**DIRECTIVE A:** In the records, rewrite the part that opens with the line containing "## Totuuden hohtolamppu." and closes with the line containing "Järjestyksen luonti alkaa", replacing "totuudesta" with "rehellisyydestä" and leaving everything else unchanged.

**TEXT UNDER STUDY:**
◆ ◆ ◆

Metadata-Version: 2.0
Name: openeo-udf
Version: 0.0.post0.dev57+ge138c04
Summary: Add a short description here!
Home-page: http://...
Author: Soeren Gebbert
Author-email: soerengebbert@googlemai.com
License: apache
Platform: any
Classifier: Development Status :: 4 - Beta
Classifier: Programming Language :: Python

====================
OpenEO UDF Framework
====================

OpenEO User Defined Functions (UDF) are an approach to run arbitrary code on geographical data
that is available in an OpenEO processing backend like R, GRASS GIS or GeoTrellis.
This document describes the UDF interface and provides reference implementation for Python3. The reference
implementation includes:

    - An OpenEO UDF REST test server that processes user defined data with user defined functions
      and describes its interface using swagger2.0.
    - A command line tool to apply user defined functions on raster and vector data
    - A Python3 API that specifies how UDF must be implemented in Python3
    - The UDF test server and the command line tool are examples howto implement the
      UDF approach in an OpenEO processing backend

Backend integration
===================

This UDF implementation contains an abstract swagger description of schemas that must be used when an API for a specific
programming language is implemented.
They are documented in the swagger 2.0 API description that is provided by the UDF test server. However, the
Python file that defines the swagger description is available here:

    * https://github.com/Open-EO/openeo-udf/blob/master/src/openeo_udf/server/definitions.py

The basis of the swagger 2.0 API description are basic data-types that are available in many programming languages.

◆ ◆ ◆

**DATA PROVIDED:**
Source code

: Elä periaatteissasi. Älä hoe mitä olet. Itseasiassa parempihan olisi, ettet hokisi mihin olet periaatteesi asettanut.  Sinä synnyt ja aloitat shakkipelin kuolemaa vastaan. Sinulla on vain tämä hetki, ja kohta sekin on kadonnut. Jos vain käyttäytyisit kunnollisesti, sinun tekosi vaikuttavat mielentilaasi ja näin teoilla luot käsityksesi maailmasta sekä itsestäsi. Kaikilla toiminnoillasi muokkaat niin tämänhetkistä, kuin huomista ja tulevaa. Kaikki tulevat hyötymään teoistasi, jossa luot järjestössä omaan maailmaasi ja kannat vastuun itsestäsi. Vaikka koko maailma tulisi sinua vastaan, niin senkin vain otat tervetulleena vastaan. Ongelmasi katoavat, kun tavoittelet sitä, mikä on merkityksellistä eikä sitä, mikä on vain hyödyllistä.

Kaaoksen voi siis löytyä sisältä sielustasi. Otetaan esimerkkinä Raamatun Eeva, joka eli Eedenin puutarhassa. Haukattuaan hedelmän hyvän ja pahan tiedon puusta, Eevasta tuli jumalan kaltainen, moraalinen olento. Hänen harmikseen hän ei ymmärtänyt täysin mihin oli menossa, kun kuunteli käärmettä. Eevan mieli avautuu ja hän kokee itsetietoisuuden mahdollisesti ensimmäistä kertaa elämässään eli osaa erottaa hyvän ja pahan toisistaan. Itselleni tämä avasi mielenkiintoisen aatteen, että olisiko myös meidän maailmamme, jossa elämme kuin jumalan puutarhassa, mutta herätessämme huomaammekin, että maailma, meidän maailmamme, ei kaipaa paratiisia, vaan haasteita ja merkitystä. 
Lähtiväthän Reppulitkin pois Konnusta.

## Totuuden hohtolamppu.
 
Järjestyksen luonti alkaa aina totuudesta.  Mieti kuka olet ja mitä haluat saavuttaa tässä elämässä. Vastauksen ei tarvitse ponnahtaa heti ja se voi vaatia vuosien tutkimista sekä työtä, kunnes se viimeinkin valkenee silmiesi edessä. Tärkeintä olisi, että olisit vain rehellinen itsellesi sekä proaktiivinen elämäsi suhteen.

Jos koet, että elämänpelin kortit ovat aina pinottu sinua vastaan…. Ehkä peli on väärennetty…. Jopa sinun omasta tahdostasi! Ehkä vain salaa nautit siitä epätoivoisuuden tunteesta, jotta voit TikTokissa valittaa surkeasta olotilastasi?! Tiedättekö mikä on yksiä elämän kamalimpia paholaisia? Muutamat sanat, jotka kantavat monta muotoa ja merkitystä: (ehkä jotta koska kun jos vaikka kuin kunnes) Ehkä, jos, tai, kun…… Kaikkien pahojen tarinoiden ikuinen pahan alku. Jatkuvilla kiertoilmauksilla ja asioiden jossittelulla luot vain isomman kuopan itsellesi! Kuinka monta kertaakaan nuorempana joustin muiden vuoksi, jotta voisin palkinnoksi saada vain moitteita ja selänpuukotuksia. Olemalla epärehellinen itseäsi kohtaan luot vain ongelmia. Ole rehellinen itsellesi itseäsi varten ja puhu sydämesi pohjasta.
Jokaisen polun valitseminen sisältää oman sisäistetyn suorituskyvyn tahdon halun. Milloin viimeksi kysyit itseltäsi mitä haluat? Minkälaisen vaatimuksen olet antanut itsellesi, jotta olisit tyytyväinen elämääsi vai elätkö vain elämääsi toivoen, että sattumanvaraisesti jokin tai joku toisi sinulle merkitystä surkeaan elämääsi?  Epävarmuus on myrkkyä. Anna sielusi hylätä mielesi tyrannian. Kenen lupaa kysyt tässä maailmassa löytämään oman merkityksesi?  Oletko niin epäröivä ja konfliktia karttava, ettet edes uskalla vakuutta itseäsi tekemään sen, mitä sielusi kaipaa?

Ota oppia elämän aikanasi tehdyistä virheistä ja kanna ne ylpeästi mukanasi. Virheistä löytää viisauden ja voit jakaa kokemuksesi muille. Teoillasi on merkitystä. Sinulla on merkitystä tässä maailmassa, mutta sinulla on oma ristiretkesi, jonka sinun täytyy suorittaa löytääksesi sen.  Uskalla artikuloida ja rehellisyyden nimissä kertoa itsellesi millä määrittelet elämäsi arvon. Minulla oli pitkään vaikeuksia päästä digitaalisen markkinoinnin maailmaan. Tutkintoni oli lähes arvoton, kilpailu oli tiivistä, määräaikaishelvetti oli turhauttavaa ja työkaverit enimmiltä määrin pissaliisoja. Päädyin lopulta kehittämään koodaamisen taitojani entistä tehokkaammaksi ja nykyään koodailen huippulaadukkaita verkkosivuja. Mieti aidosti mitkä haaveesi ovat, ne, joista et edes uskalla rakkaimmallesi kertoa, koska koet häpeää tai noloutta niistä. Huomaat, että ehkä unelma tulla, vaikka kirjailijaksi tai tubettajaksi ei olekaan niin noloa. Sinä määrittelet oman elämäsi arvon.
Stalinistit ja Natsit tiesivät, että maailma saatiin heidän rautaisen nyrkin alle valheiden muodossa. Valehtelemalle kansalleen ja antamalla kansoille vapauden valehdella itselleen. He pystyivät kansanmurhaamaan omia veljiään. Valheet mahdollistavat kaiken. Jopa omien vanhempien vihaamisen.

◆ ◆ ◆

**DIRECTIVE B:** In the OpenEO UDF framework description, what role do the UDF test server and the command line tool play for OpenEO processing backends?

**TASK OUTPUT A:**
## Totuuden hohtolamppu.
 
Järjestyksen luonti alkaa aina rehellisyydestä.  Mieti kuka olet ja mitä haluat saavuttaa tässä elämässä. Vastauksen ei tarvitse ponnahtaa heti ja se voi vaatia vuosien tutkimista sekä työtä, kunnes se viimeinkin valkenee silmiesi edessä. Tärkeintä olisi, että olisit vain rehellinen itsellesi sekä proaktiivinen elämäsi suhteen.

**TASK OUTPUT B:** They serve as examples of how to implement the UDF approach in an OpenEO processing backend. The test server processes user-defined data with user-defined functions and describes its interface using swagger 2.0. The command line tool applies user-defined functions to raster and vector data.